ENTRIES SHOWN Start Marker

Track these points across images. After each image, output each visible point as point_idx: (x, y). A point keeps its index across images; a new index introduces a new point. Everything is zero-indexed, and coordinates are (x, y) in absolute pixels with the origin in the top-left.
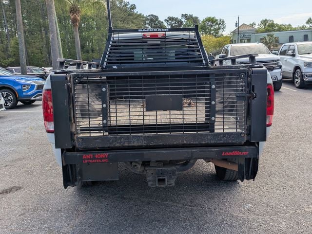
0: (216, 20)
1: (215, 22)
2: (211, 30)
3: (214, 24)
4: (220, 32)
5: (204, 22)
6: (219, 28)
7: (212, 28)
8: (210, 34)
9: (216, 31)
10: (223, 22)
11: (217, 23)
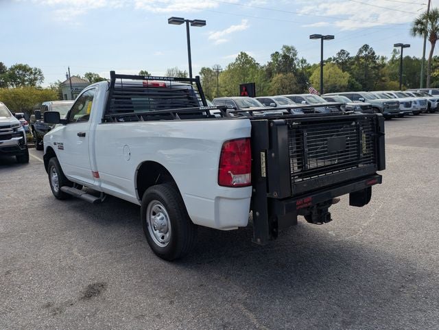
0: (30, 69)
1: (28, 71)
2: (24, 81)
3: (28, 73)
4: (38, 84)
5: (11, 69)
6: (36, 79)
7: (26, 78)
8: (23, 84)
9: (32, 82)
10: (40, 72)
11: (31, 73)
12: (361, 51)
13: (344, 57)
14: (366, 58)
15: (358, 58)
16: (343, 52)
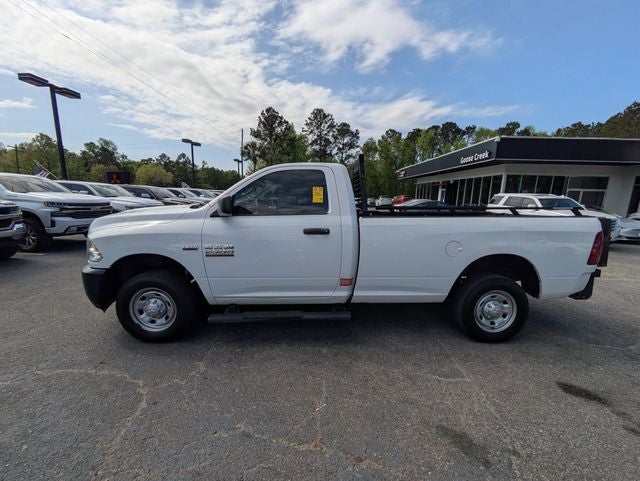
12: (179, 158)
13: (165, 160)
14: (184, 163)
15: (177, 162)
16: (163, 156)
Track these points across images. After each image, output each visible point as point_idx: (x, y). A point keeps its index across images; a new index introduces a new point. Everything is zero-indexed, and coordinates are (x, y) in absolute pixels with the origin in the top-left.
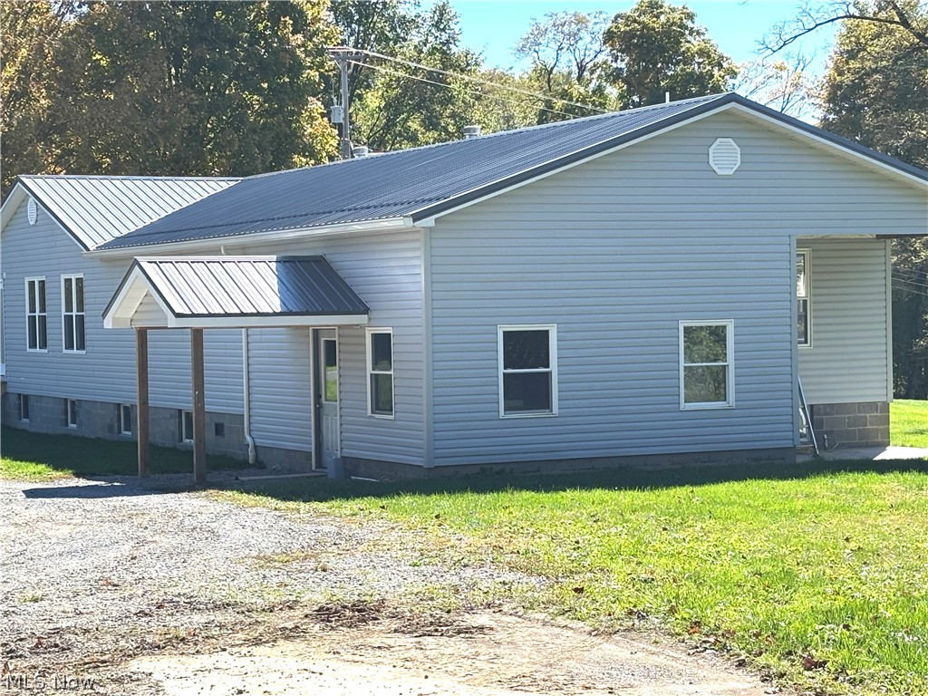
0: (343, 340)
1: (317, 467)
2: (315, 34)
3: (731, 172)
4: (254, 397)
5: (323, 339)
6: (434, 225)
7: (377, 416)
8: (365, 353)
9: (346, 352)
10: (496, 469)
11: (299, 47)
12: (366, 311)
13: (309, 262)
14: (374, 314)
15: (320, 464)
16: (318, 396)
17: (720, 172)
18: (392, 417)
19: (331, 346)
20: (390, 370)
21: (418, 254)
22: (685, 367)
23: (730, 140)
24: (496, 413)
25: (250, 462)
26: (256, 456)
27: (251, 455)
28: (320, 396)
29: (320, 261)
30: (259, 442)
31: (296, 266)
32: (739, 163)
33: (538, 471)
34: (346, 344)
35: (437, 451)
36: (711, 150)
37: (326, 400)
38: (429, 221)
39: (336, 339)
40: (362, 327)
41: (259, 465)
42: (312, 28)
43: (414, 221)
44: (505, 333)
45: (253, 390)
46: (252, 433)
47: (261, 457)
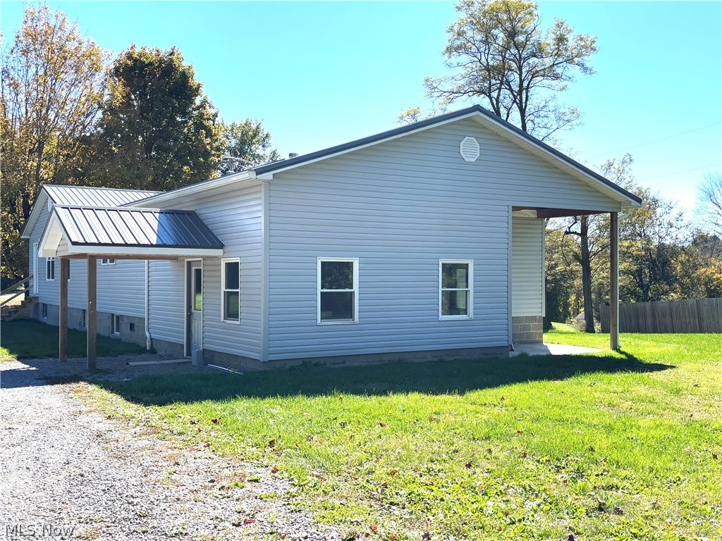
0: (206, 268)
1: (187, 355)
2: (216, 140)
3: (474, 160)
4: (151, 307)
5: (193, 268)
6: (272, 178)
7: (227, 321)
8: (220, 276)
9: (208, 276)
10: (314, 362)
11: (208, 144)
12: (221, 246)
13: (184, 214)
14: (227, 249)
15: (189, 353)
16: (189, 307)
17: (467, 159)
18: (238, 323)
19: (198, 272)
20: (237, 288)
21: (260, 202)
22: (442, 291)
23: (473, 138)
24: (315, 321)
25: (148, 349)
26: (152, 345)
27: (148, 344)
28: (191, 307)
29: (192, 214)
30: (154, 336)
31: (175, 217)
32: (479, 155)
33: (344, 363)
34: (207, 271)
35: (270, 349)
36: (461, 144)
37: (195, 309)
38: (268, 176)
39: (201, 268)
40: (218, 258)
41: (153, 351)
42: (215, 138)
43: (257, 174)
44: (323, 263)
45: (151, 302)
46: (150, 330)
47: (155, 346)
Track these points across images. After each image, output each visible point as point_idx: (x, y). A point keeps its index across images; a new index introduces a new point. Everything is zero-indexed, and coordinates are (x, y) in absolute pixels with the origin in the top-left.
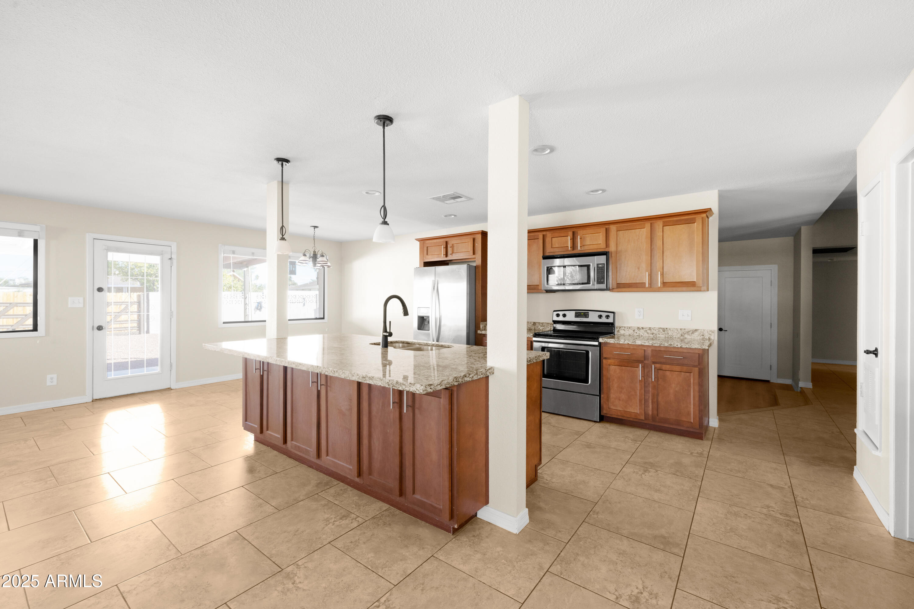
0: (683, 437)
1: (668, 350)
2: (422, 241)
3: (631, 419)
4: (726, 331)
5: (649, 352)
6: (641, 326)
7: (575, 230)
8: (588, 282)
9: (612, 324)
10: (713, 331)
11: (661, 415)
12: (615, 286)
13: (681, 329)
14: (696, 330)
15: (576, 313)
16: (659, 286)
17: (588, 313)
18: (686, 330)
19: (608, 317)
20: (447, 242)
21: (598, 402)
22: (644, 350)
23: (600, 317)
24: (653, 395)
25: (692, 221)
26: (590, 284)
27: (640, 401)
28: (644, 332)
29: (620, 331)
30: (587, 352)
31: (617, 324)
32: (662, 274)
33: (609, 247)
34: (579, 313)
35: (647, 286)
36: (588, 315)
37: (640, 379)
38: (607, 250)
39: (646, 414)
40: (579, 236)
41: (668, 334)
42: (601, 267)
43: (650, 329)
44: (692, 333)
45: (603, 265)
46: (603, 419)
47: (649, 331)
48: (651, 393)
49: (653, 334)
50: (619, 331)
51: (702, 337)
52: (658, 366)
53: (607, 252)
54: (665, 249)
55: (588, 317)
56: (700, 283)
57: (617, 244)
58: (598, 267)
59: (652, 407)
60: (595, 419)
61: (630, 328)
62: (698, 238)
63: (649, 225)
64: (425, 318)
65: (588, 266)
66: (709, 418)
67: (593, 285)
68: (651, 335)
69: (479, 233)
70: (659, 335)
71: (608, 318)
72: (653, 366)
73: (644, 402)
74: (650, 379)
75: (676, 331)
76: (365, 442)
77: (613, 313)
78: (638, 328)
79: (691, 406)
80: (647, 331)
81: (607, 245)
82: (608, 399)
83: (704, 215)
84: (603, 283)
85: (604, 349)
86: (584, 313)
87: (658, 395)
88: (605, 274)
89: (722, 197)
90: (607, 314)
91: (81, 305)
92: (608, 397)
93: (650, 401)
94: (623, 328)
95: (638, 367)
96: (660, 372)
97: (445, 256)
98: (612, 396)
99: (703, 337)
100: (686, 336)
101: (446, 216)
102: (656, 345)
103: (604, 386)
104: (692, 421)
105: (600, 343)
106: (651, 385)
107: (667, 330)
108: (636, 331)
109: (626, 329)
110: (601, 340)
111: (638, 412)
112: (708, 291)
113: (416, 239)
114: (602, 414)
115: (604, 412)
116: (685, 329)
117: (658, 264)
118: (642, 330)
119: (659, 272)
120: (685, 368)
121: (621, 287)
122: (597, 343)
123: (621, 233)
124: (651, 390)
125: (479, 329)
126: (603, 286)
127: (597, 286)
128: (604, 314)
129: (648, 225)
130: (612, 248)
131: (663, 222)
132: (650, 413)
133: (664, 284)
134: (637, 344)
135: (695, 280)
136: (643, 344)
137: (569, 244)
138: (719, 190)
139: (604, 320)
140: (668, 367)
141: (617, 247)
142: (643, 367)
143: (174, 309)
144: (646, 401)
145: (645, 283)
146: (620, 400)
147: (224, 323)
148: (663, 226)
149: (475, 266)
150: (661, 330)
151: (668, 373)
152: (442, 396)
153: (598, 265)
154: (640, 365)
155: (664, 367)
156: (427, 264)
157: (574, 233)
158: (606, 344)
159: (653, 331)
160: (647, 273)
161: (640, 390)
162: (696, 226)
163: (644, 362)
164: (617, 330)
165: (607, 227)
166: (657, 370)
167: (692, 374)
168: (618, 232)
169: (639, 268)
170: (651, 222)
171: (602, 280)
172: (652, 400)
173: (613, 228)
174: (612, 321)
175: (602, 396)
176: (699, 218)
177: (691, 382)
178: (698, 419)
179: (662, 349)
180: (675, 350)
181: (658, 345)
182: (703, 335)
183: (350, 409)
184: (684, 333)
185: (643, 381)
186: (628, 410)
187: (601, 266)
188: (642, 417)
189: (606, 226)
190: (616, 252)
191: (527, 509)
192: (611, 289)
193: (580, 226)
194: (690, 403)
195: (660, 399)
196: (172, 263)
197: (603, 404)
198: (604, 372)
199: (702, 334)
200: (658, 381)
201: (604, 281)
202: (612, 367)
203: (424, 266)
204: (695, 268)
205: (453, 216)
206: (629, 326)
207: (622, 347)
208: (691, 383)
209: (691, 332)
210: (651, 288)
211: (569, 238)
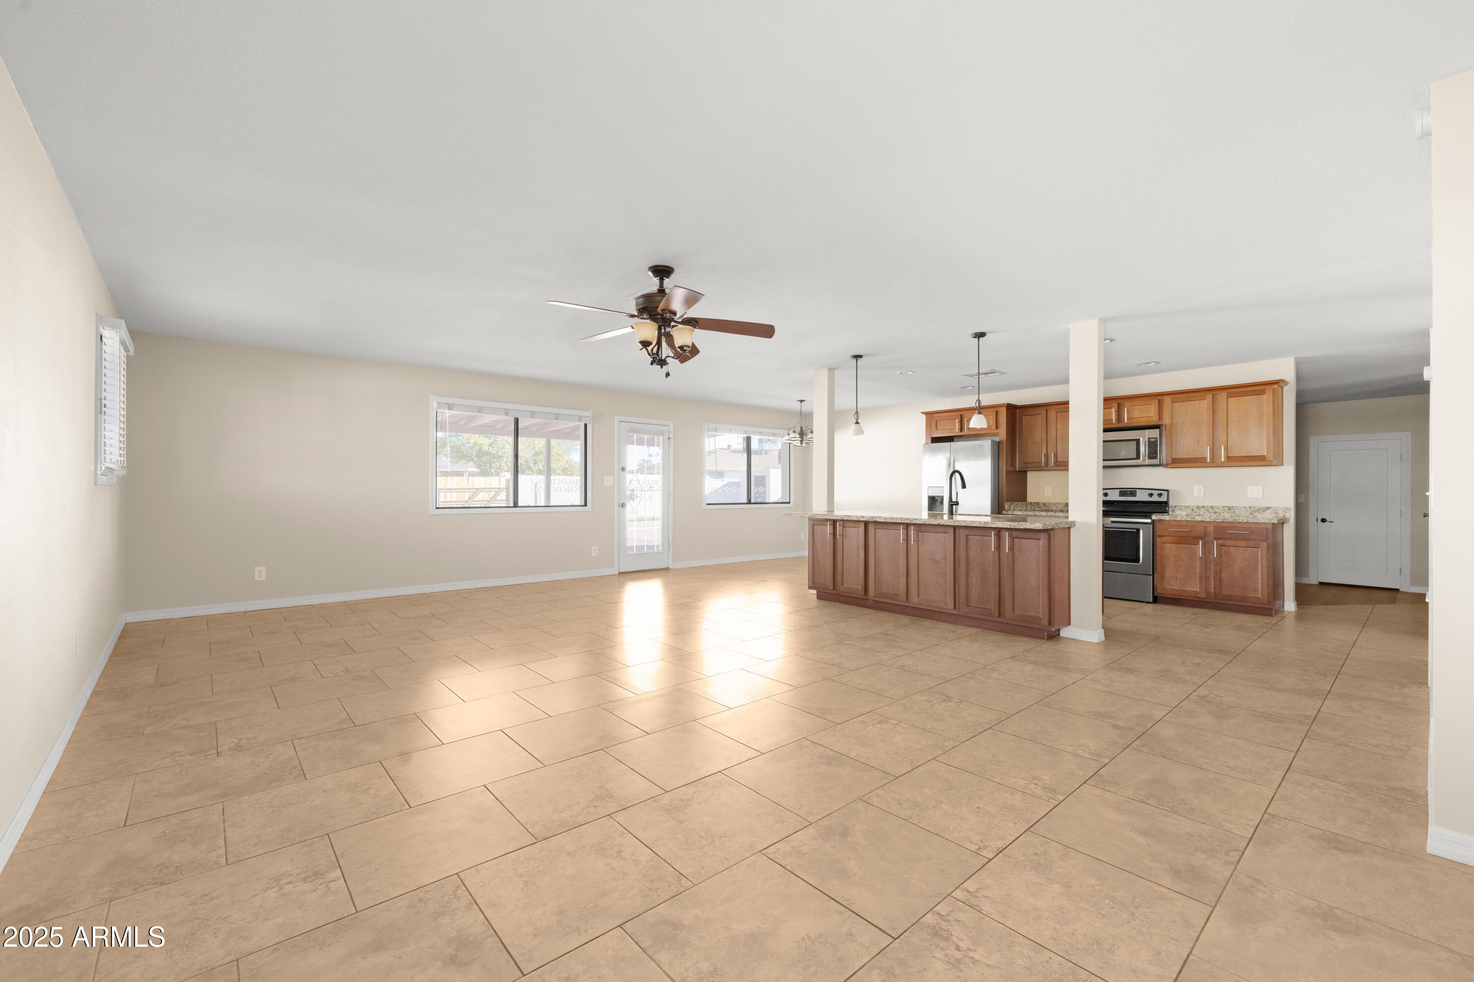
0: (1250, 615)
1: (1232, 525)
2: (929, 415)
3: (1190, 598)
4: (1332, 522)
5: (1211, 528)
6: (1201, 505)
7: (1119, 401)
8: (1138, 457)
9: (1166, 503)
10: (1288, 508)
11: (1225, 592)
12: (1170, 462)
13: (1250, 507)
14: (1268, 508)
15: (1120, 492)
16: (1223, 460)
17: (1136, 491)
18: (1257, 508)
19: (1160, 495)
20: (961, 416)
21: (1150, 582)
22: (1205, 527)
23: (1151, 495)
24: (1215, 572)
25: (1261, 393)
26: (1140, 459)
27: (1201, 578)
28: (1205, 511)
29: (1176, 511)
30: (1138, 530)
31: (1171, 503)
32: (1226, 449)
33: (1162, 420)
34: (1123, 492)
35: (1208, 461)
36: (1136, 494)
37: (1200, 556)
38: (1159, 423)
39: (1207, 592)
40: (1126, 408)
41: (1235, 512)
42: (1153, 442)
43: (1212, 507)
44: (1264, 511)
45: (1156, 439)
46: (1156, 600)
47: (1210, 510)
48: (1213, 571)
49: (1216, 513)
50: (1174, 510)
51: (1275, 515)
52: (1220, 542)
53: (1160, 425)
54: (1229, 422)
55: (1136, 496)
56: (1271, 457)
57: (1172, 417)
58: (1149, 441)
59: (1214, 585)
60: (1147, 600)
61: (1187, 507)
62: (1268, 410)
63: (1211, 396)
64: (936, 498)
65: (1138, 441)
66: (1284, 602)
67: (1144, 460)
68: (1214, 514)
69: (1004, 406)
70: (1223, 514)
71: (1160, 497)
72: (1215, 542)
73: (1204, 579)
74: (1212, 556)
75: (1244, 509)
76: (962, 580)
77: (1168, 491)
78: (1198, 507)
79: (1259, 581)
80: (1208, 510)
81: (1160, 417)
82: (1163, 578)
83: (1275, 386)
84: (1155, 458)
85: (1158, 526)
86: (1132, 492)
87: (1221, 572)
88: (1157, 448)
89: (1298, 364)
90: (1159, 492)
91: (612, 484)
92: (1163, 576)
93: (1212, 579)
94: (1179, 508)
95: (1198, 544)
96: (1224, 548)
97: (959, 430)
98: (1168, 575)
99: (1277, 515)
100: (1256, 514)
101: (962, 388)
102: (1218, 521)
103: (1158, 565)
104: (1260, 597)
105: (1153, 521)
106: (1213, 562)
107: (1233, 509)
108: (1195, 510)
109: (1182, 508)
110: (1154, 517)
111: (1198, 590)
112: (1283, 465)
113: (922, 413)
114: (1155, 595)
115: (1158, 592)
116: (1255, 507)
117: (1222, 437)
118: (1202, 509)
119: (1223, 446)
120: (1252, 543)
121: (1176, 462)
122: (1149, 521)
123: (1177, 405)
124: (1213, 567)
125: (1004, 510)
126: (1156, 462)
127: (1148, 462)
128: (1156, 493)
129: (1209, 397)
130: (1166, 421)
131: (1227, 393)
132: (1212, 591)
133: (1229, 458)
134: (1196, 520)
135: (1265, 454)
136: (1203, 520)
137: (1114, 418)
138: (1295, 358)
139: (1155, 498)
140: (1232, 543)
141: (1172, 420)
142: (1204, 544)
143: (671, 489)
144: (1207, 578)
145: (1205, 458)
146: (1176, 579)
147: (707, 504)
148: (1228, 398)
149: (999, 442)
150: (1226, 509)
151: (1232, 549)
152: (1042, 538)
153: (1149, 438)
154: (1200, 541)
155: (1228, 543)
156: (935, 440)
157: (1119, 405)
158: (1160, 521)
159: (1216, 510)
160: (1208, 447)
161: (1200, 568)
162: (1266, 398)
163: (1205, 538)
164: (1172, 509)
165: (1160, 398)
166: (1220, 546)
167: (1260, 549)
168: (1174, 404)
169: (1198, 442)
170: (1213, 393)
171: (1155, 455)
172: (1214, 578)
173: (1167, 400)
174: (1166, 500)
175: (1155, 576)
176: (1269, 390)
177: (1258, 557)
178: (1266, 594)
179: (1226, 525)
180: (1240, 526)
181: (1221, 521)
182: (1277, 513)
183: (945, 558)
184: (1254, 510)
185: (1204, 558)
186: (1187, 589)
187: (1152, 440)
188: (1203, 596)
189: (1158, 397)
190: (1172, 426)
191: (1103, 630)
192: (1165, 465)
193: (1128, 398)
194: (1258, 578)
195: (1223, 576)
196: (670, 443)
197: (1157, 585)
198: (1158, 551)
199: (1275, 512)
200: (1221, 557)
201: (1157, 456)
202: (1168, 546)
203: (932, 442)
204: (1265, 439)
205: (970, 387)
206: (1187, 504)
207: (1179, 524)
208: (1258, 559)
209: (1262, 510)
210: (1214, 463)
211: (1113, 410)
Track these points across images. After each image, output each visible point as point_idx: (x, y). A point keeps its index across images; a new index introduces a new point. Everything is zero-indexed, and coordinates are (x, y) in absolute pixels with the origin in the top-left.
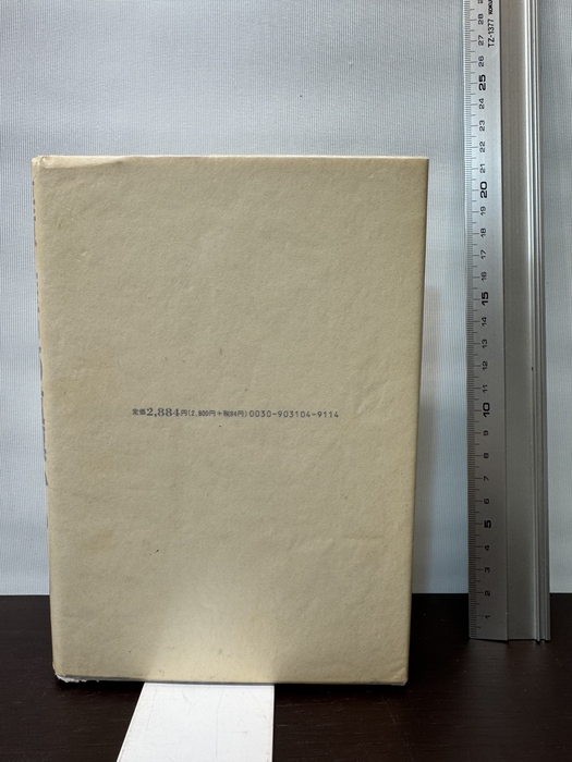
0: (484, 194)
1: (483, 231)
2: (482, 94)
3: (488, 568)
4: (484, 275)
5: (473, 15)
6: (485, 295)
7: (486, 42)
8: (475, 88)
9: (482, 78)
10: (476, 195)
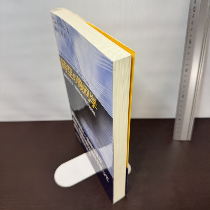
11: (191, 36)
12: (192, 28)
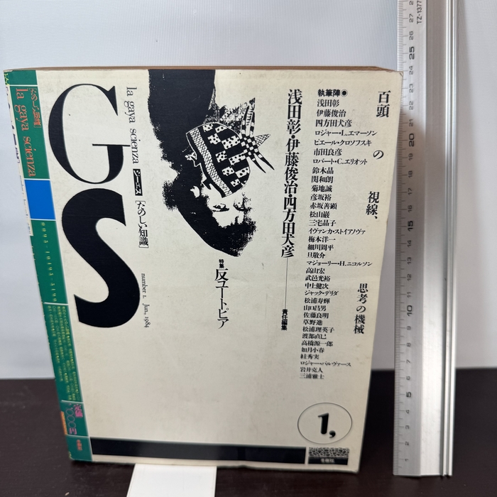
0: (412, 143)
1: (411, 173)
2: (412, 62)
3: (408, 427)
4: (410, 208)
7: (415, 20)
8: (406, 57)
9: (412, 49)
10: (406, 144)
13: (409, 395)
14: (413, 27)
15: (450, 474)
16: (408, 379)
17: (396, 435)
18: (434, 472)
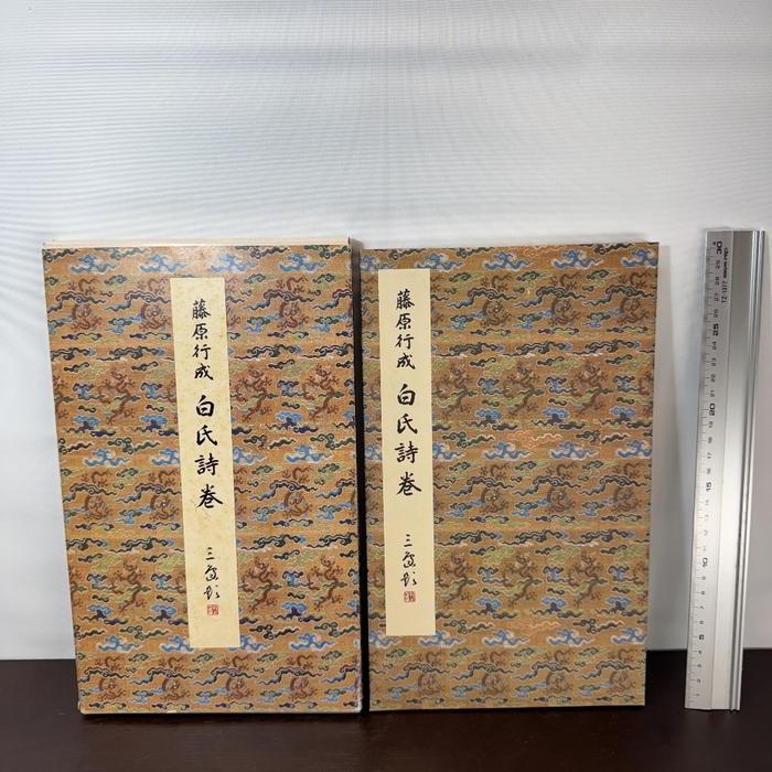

ENTRIES SHOWN End Marker

■ YOUR ASSIGNMENT: Reproduce verbatim the items from their first line through the line containing "16: (163, 156)", with both ends included. Leave the pictures out of your reply.

■ OUTPUT BELOW:
Track these points across images. After each image, output each visible point as point_idx: (x, y). A point keeps its index across images; a new index introduces a new point. Everything is zero-indexed, and coordinates are (x, y) in absolute pixels with the origin in the top-left.
0: (216, 20)
1: (215, 22)
2: (211, 30)
3: (214, 24)
4: (220, 32)
5: (204, 22)
6: (219, 28)
7: (212, 28)
8: (210, 34)
9: (216, 31)
10: (223, 22)
11: (217, 23)
0: (30, 69)
1: (28, 71)
2: (24, 81)
3: (28, 73)
4: (38, 84)
5: (11, 69)
6: (36, 79)
7: (26, 78)
8: (23, 84)
9: (32, 82)
10: (40, 72)
11: (31, 73)
12: (361, 51)
13: (344, 57)
14: (366, 58)
15: (358, 58)
16: (343, 52)
12: (179, 158)
13: (165, 160)
14: (184, 163)
15: (177, 162)
16: (163, 156)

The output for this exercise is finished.